For the last 12 years I have been the sounding board for several marriages. I didn’t set out to do this, but it has just kinda happened that way. Just last week I had three separate couples sit in my office and say something to the effect of “you didn’t know you were going to be our marriage therapist.” Yes, I did. I knew 10 minutes into our meeting. Hey, but that’s okay. How do you expect to have a great marriage unless you truly work at it? For many couples this simply means admitting that you need to work at it. My marriage is the most important thing in my life on earth, you better bet your ass that I work at it.
So it’s with this that I offer you my top 5 financial tips for staying married and (relatively) happy.
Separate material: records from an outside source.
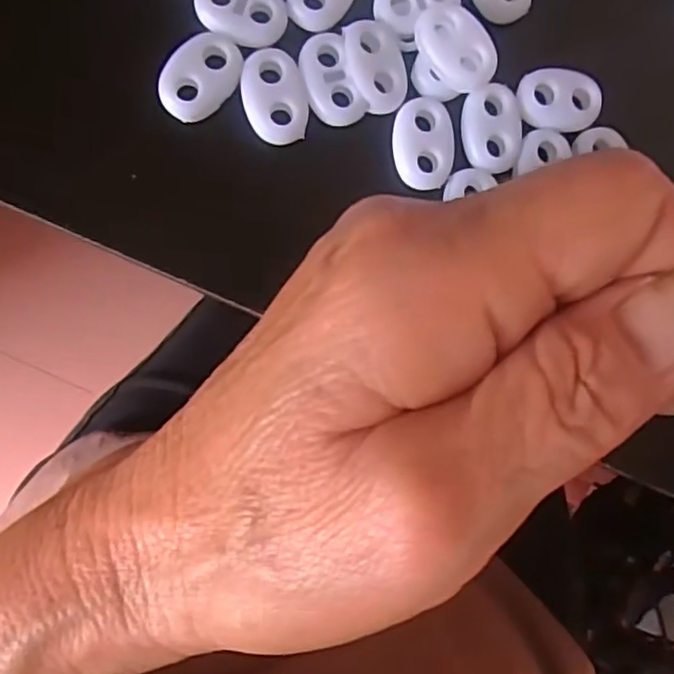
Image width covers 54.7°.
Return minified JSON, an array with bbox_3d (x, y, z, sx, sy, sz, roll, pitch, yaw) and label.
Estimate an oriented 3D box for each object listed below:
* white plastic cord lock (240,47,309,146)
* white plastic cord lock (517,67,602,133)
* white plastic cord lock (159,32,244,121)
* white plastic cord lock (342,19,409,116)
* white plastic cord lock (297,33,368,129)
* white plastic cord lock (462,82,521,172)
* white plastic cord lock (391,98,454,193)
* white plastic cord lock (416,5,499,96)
[{"bbox_3d":[-0.015,-0.059,0.160,0.015,0.004,0.022,-16,93,-7],"label":"white plastic cord lock"},{"bbox_3d":[0.058,-0.062,0.169,0.022,0.004,0.015,-1,91,-7],"label":"white plastic cord lock"},{"bbox_3d":[-0.033,-0.063,0.157,0.022,0.005,0.015,-43,96,-5],"label":"white plastic cord lock"},{"bbox_3d":[0.010,-0.067,0.162,0.014,0.004,0.022,-15,93,-7],"label":"white plastic cord lock"},{"bbox_3d":[-0.002,-0.063,0.161,0.012,0.004,0.022,-23,94,-6],"label":"white plastic cord lock"},{"bbox_3d":[0.040,-0.053,0.166,0.015,0.006,0.021,-9,92,-7],"label":"white plastic cord lock"},{"bbox_3d":[0.022,-0.049,0.164,0.015,0.004,0.022,-1,91,-7],"label":"white plastic cord lock"},{"bbox_3d":[0.029,-0.070,0.158,0.013,0.006,0.022,-45,96,-4],"label":"white plastic cord lock"}]

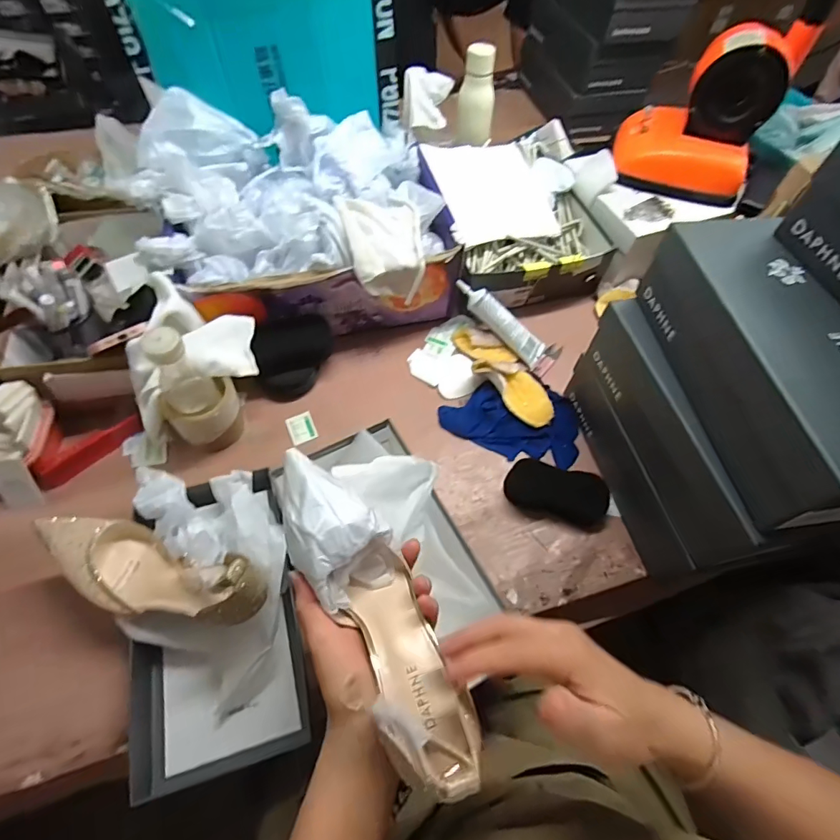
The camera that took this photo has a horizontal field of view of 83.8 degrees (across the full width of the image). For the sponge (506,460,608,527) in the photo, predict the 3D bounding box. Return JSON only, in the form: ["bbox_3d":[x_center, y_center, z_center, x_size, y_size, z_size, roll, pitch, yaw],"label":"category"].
[{"bbox_3d":[0.179,0.092,0.611,0.128,0.029,0.060,14,60,4],"label":"sponge"}]

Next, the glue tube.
[{"bbox_3d":[0.128,-0.157,0.734,0.173,0.025,0.050,40,62,-11],"label":"glue tube"}]

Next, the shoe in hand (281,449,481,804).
[{"bbox_3d":[-0.035,0.124,0.335,0.068,0.086,0.242,-26,59,-18],"label":"shoe in hand"}]

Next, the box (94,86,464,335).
[{"bbox_3d":[-0.176,-0.291,0.703,0.413,0.194,0.307,-13,61,-11],"label":"box"}]

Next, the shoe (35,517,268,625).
[{"bbox_3d":[-0.277,0.157,0.481,0.253,0.072,0.084,7,58,16],"label":"shoe"}]

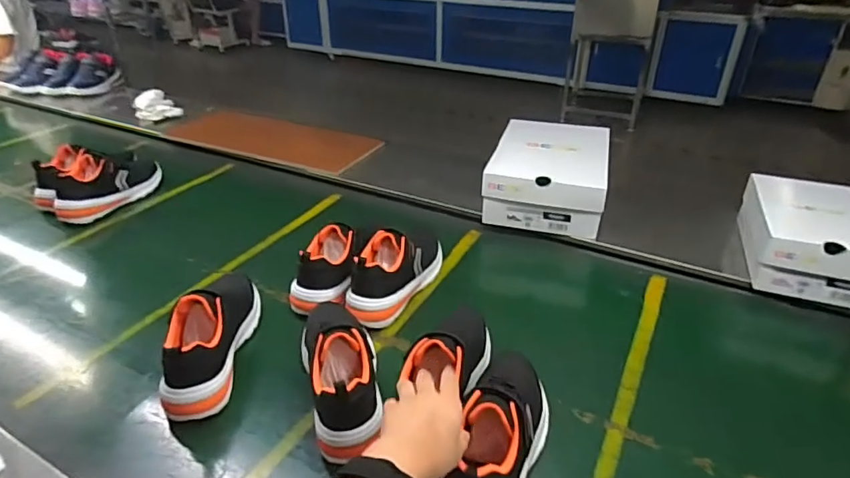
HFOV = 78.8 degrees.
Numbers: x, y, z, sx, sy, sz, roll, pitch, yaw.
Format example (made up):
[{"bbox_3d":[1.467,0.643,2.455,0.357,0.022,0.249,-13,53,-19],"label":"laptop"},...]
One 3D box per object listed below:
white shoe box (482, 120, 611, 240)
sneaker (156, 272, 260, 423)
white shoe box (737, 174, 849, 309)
[{"bbox_3d":[0.264,-0.137,1.092,0.228,0.122,0.286,8,33,16],"label":"white shoe box"},{"bbox_3d":[-0.302,0.118,0.727,0.080,0.108,0.243,-1,32,0],"label":"sneaker"},{"bbox_3d":[0.661,-0.008,0.895,0.171,0.098,0.258,12,34,21],"label":"white shoe box"}]

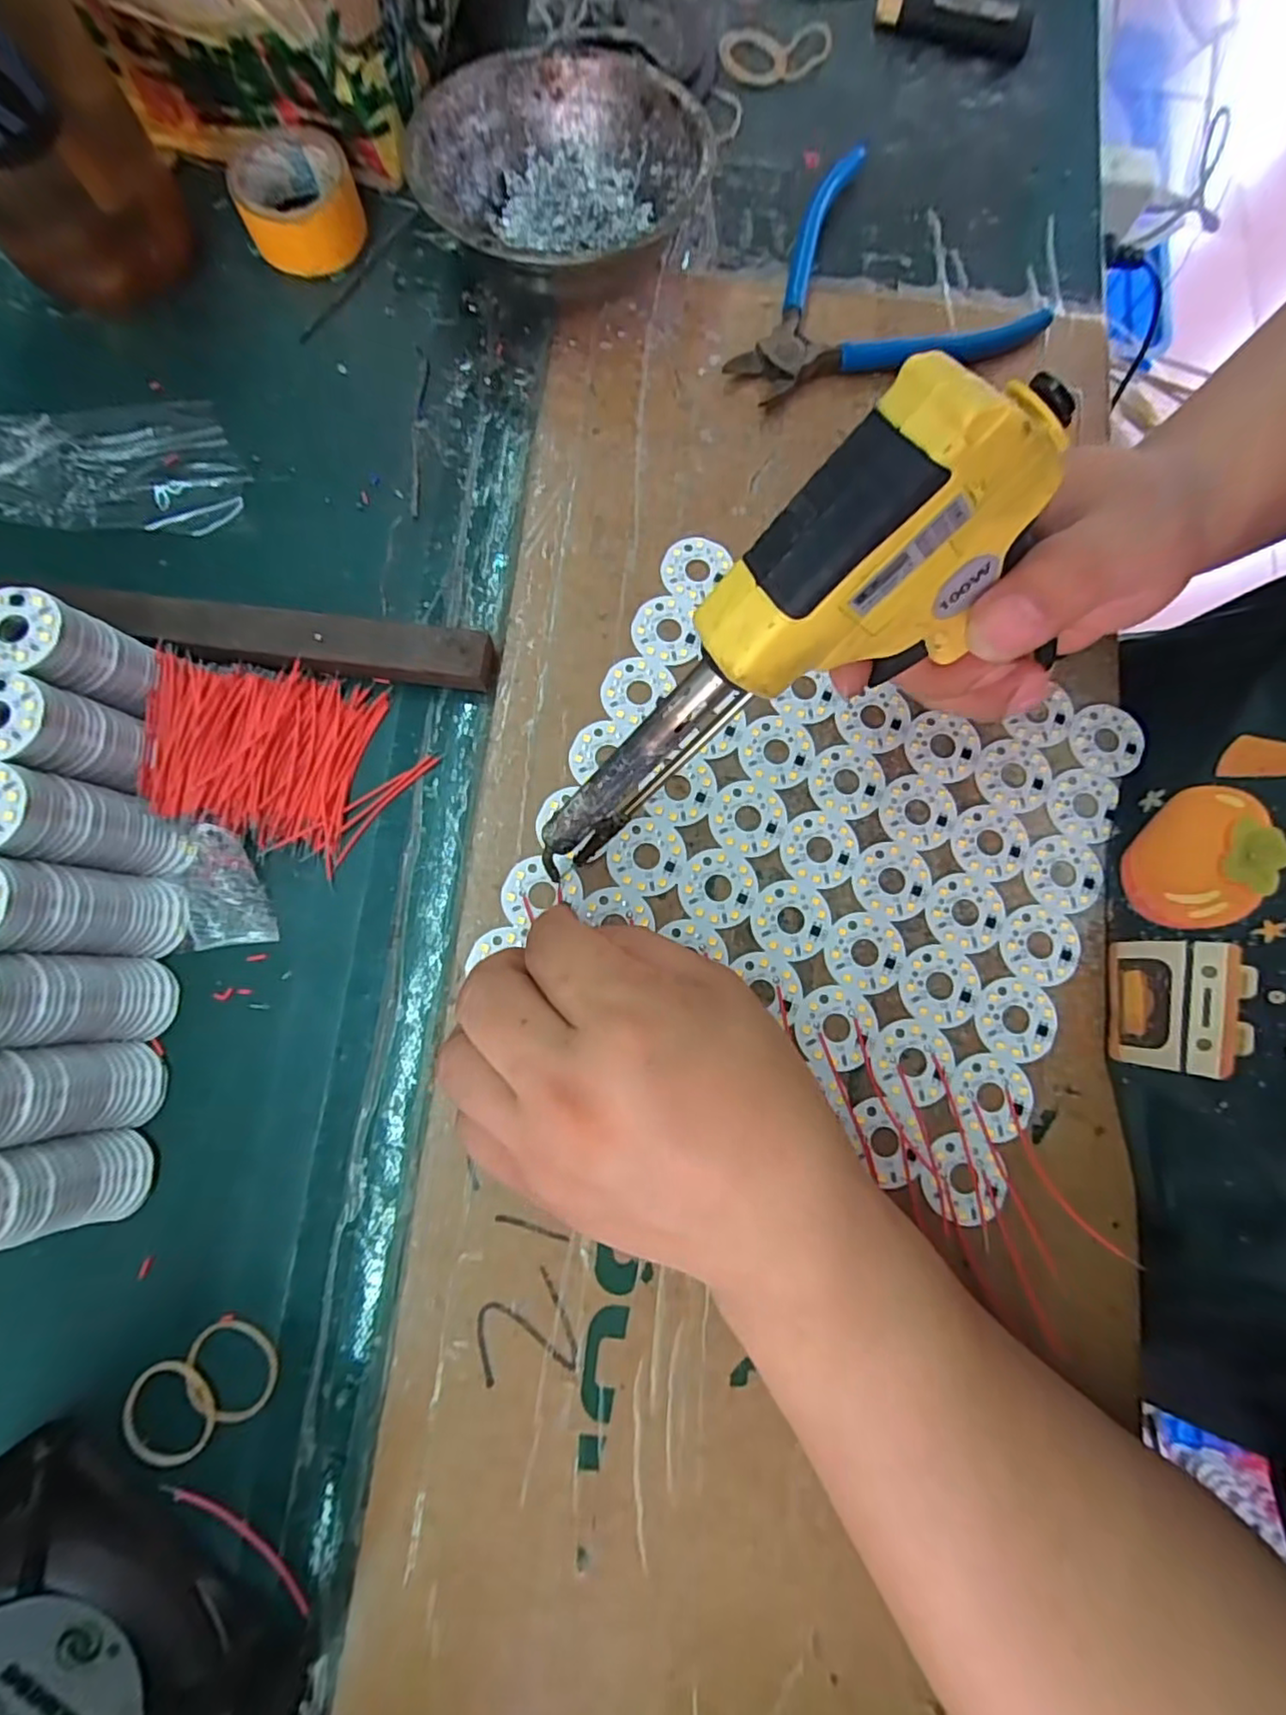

****Disclaimer: I’m not a marriage therapist, but I have spoken with thousands of married couples at their most vulnerable and trying moments. My advice in this post is based on those experiences.
1. Don’t punish your partner by spending money – When your spouse pisses you off, for whatever reason, don’t spend money to get even, prove a point, or make yourself feel better. This is unbelievably common. And it’s unbelievably counterproductive. Revenge-spending will widen the gap, not bridge it.
2. Don’t ever have a spontaneous money conversation – It is nearly impossible for a spontaneous money conversation to end well. Have something to say? Set a time 2 days out to talk about it. That way the other person can get their mind right. It reminds me of a story about a badger.
3. Don’t borrow money from your parents – If you are married, and your parents are still bailing you out, then you need to remove that option. No, don’t kill them. Just stop “allowing” them to help you. Because it really isn’t helping you. It’s hurting you. I know that I’m going to get several emails/comments telling me I’m wrong. As soon as you have spoken to thousands of couples about this, and you have seen the damage that comes with borrowing money from a parent, then come see me for a debate. I’m not saying it never works, but I am saying that it is rarely successful in the end for both parties involved.
4. Work hard to develop joint financial goals – Inevitably, one person in the relationship is going to be more financially ambitious. That’s okay. But leaving the other person out of the family goal-setting is a huge mistake. This can/will/does lead to resentment. Often times the person’s goals are similar to yours. It just takes some creative blending to make them a joint goal. God forbid you have to have a complex discussion. 🙂
5. Don’t have a secret account – Just don’t do it. Take every good reason that you can think of to have a secret account, multiply it by ten, and that’s how many bad reasons there are to have a secret account. I have had at least three client meetings abruptly end when a secret account was discovered. Watching it unfold, I even felt dirty, and I didn’t have anything to do with it.
Just know that marriage takes work. If you are unhappy with how you communicate with your spouse in regards to money, then you HAVE TO work at it. Doing nothing will yield you the same crappy results. If nothing else, send them the link to this post, and say “Honey, I want to work on this together. We owe it to each other.” And then start the rebuilding process by taking a look at your budget compared to my Ideal Household Budget.
I’d love to hear your best money and marriage tip. Leave a comment and tell me what works great for you.

Peter Dunn a.k.a. Pete the Planner® is an award-winning financial mind and a former comedian. He’s a USA TODAY columnist, author of ten books, and is the host of the popular radio show and podcast, The Pete the Planner Show. Pete is considered one of the foremost experts on financial wellness in the world, but he’s just as likely to talk your ear off about bass fishing.
You had me up until the bit about not having a secret account. Until you’ve been a woman and lived through what being played or being divorced can do to you, you may never understand why it is very wise for a woman to have an off the radar account with a nice stash of ready money in it. Just sayin’. The only reason those meeting ended abruptly is because the secret was revealed which negates the whole point of the account in the first place. If you have a secret account you certainly don’t talk about it.
I respectfully disagree. I obviously don’t know your situation, so I won’t speak about it. However I can’t see how keeping a secret from your spouse is a good thing. I also don’t think gender has anything to do with it.
That’s okay. Nothing wrong with a difference of opinion.
That I agree with. I love the discussion. Thanks for posting!!
When cash flow is tight we schedule and hold a money meeting every two weeks – about two days before payday. Every two weeks – whether things are good or bad. We call it a meeting. It is. It’s after the kids go to bed. We have both prepared for it and we both take tasks away from it. Things get better quickly.
When cash flow is fine, we talk about money once every six to eight weeks.
We are part-commission paycheck – so that is our cash flow question mark.